About this task
I would like every record reproduced exactly, with the pictures left out.
_ _ _ _
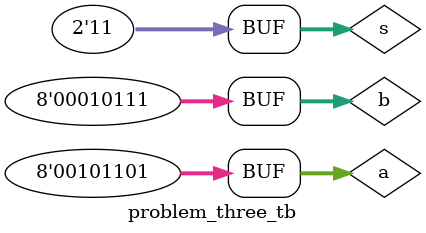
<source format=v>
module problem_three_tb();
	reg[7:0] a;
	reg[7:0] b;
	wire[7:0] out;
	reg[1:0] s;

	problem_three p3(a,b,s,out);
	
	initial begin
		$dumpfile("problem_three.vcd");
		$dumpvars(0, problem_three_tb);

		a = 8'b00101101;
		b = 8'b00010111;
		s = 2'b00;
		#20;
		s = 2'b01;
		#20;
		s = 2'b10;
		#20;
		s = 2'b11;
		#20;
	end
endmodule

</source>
_ _ _ _
Answer for the task
<source format=v>
module problem_three_tb();
	reg[7:0] a;
	reg[7:0] b;
	wire[7:0] out;
	reg[1:0] s;

	problem_three p3(a,b,s,out);
	
	initial begin
		$dumpfile("problem_three.vcd");
		$dumpvars(0, problem_three_tb);

		a = 8'b00101101;
		b = 8'b00010111;
		s = 2'b00;
		#20;
		s = 2'b01;
		#20;
		s = 2'b10;
		#20;
		s = 2'b11;
		#20;
	end
endmodule

</source>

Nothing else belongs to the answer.